*** The records Section Begins ***
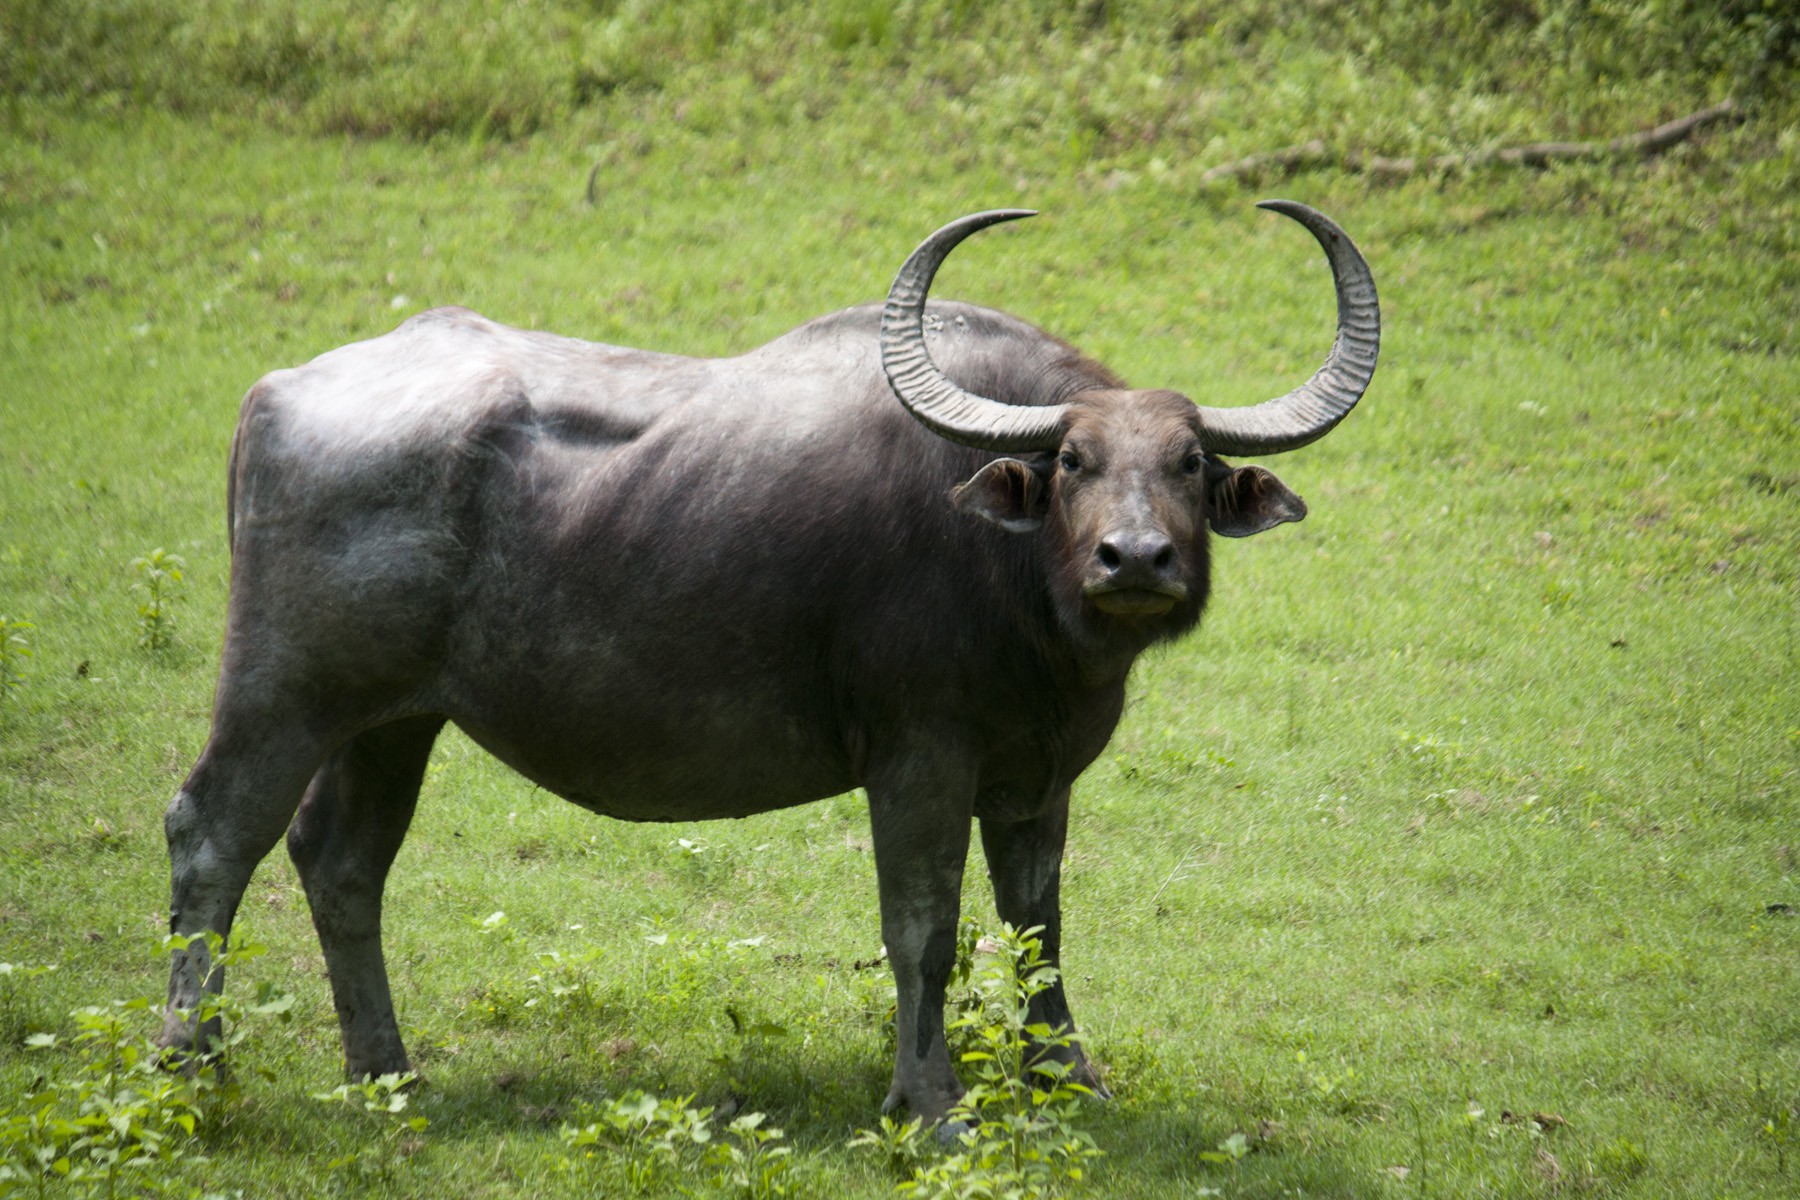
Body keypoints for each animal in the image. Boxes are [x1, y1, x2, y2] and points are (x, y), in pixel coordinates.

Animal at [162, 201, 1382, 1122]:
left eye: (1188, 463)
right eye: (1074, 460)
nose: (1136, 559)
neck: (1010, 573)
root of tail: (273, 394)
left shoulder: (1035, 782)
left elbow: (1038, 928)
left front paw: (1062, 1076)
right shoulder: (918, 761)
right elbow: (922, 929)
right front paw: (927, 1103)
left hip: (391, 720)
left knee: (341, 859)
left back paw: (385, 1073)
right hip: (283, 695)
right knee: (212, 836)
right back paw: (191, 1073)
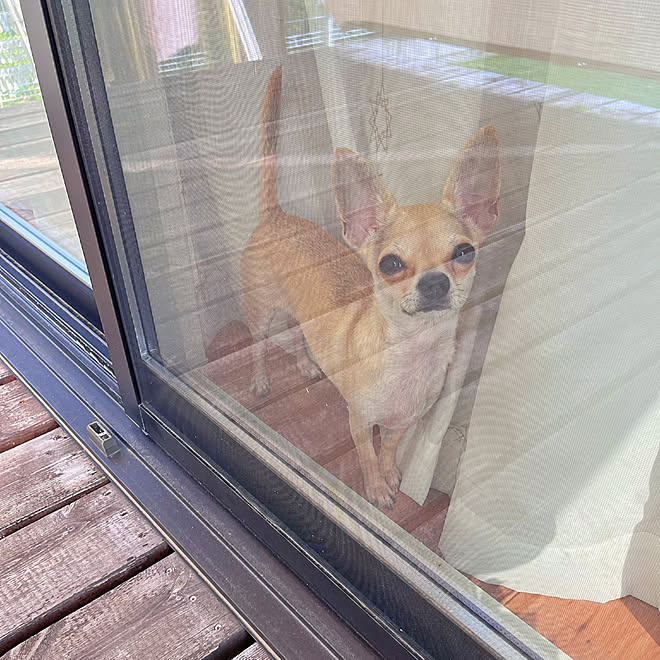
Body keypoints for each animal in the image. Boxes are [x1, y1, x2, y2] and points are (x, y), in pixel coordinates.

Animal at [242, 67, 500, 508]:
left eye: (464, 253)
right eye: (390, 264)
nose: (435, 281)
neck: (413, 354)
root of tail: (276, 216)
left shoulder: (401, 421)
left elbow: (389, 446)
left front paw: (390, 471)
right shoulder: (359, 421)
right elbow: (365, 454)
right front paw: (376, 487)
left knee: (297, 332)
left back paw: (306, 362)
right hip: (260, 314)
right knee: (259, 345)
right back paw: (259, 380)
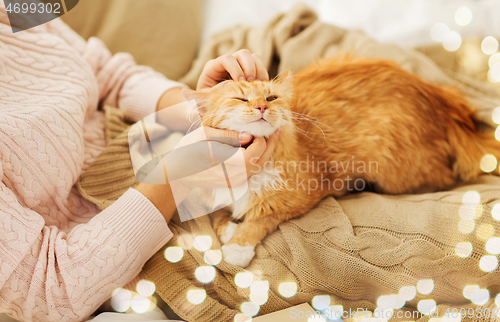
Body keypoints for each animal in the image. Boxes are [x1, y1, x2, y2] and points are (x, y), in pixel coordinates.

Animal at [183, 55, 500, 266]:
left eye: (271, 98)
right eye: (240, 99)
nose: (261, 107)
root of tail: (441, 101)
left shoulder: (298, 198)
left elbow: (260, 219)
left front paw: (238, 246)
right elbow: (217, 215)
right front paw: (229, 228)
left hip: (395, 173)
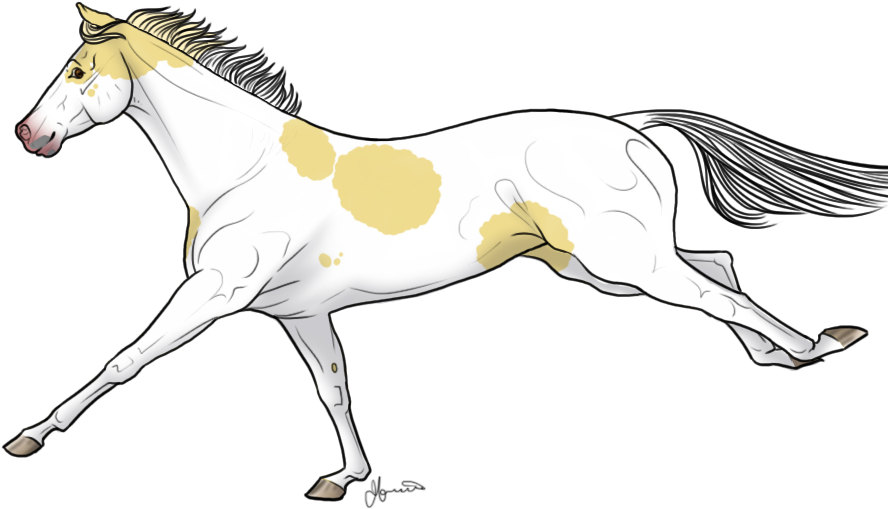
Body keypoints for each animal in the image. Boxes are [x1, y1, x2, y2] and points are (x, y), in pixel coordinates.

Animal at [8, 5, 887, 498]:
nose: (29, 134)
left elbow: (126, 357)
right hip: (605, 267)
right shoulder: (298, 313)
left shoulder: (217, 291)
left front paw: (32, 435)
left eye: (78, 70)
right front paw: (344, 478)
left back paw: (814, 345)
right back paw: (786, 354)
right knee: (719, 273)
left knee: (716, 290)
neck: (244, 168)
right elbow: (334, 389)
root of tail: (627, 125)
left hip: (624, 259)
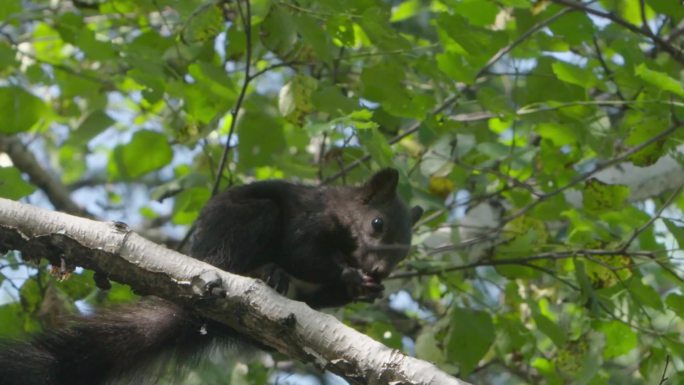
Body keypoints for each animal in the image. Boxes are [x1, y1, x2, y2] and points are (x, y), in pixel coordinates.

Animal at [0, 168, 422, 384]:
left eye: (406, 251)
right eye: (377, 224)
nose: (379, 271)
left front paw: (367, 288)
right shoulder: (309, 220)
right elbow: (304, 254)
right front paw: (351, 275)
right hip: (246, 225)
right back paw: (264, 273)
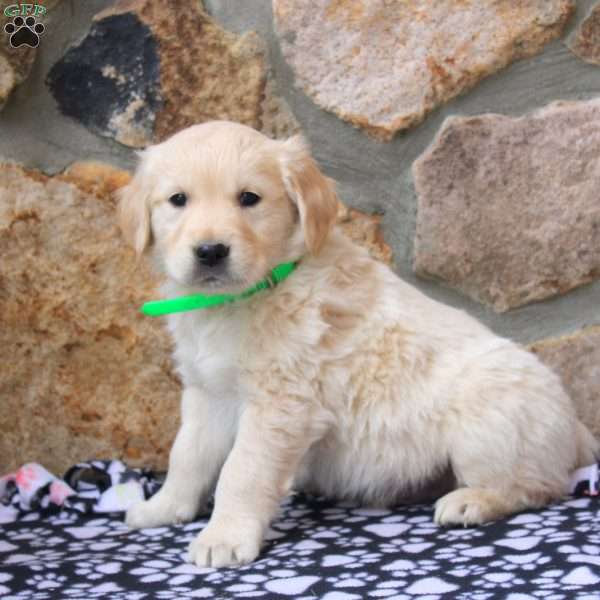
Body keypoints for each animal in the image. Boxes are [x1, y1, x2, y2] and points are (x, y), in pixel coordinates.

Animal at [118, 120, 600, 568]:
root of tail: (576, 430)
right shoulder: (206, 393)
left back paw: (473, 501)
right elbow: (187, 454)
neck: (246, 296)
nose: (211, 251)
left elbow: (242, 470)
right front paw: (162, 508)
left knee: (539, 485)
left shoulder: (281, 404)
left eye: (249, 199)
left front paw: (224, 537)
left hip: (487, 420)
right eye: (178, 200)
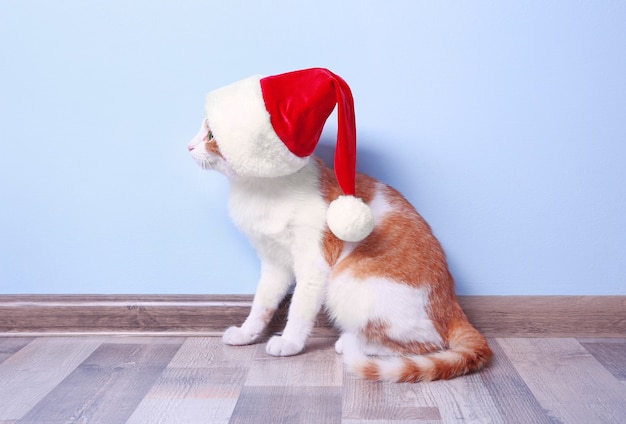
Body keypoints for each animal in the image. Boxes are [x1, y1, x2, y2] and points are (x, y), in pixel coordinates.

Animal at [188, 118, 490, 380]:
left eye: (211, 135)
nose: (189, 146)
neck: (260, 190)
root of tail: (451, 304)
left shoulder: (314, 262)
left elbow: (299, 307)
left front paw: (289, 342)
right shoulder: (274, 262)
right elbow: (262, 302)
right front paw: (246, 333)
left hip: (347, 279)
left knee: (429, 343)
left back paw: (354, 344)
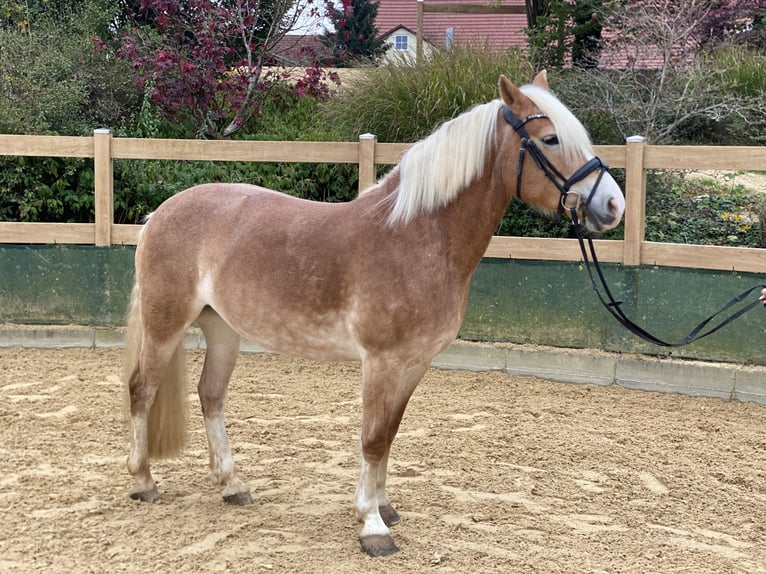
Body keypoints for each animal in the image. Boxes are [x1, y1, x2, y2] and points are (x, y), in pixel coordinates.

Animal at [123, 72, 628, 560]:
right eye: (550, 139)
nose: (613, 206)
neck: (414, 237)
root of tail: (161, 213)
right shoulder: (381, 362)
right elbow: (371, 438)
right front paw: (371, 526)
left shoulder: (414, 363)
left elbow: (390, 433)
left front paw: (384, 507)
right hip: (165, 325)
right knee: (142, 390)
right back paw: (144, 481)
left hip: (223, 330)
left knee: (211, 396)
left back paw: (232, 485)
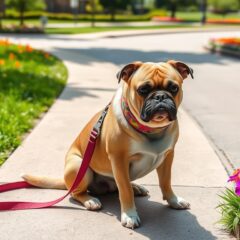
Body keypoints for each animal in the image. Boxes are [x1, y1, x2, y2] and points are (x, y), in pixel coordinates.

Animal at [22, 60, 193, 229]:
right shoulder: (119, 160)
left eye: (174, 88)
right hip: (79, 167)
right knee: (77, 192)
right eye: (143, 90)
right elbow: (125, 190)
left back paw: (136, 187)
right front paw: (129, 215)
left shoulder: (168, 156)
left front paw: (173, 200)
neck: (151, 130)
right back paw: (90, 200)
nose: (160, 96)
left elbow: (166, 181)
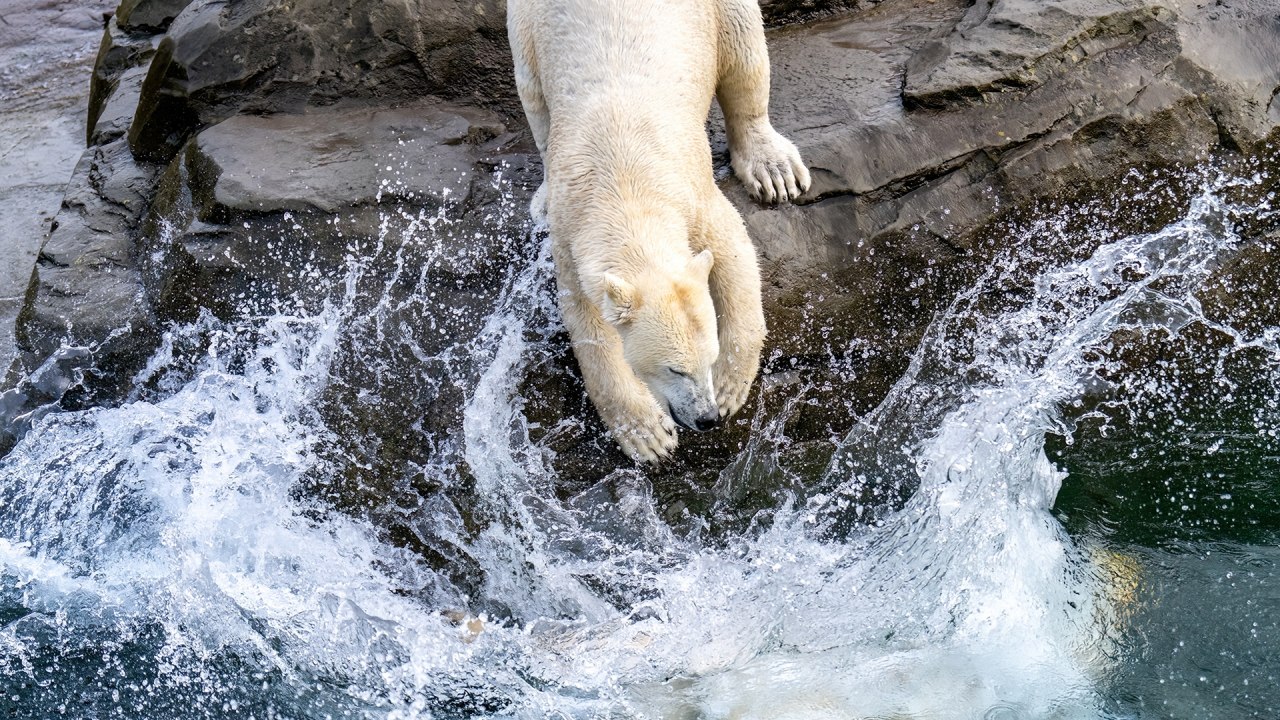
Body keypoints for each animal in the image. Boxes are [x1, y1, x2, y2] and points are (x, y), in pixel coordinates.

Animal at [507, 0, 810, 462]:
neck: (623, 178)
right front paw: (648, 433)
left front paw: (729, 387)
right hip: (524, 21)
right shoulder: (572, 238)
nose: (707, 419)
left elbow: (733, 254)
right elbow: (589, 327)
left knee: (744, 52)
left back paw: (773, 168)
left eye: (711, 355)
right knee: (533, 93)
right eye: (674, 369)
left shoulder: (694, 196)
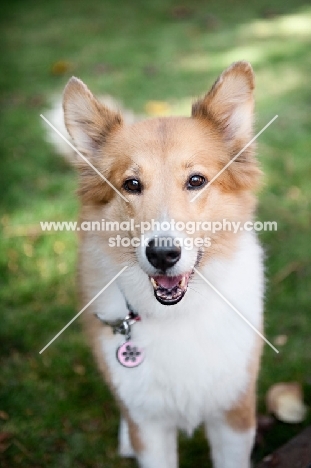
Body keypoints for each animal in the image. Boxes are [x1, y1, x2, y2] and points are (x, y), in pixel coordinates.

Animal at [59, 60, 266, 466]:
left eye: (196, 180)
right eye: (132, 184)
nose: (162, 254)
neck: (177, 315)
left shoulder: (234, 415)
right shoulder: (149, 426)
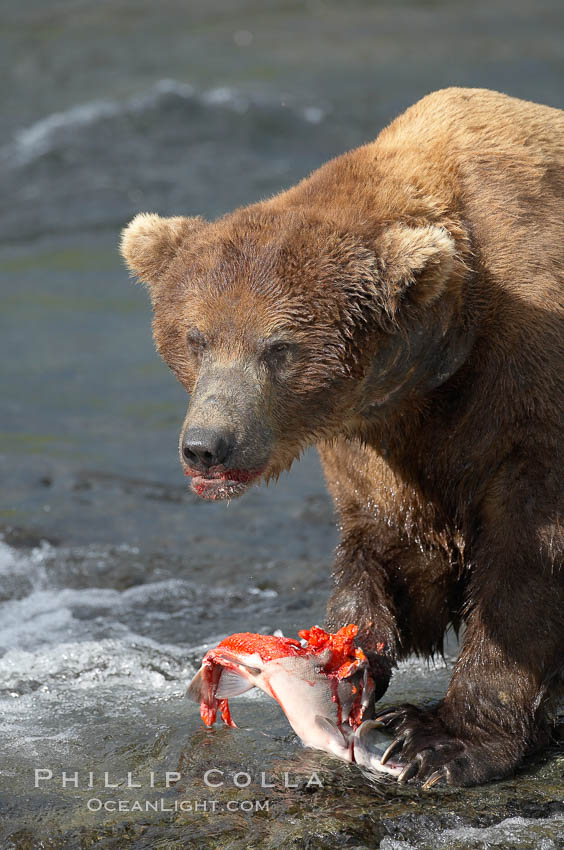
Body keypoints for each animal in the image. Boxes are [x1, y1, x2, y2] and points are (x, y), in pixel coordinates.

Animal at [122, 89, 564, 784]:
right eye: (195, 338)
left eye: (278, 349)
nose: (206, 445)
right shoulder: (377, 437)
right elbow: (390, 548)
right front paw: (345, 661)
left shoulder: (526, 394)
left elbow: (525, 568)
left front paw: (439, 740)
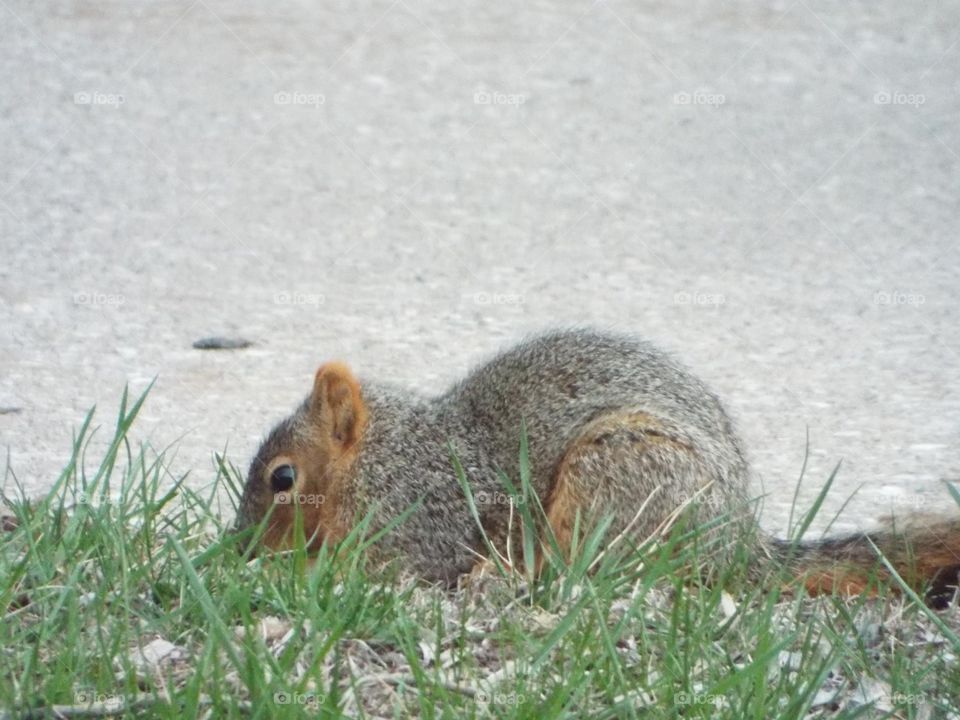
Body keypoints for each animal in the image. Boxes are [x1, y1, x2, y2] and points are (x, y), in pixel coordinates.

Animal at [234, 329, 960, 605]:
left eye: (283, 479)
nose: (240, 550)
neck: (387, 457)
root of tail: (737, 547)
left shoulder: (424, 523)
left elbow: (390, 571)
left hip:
*** The records Section Ends ***
What you have to do: Wherever the word "root" appears in the data, return the whole line.

Response:
root of tail: (273, 394)
root of tail: (276, 216)
root of tail: (441, 101)
root of tail: (627, 125)
root of tail: (576, 430)
root of tail: (451, 304)
root of tail: (161, 213)
root of tail: (737, 547)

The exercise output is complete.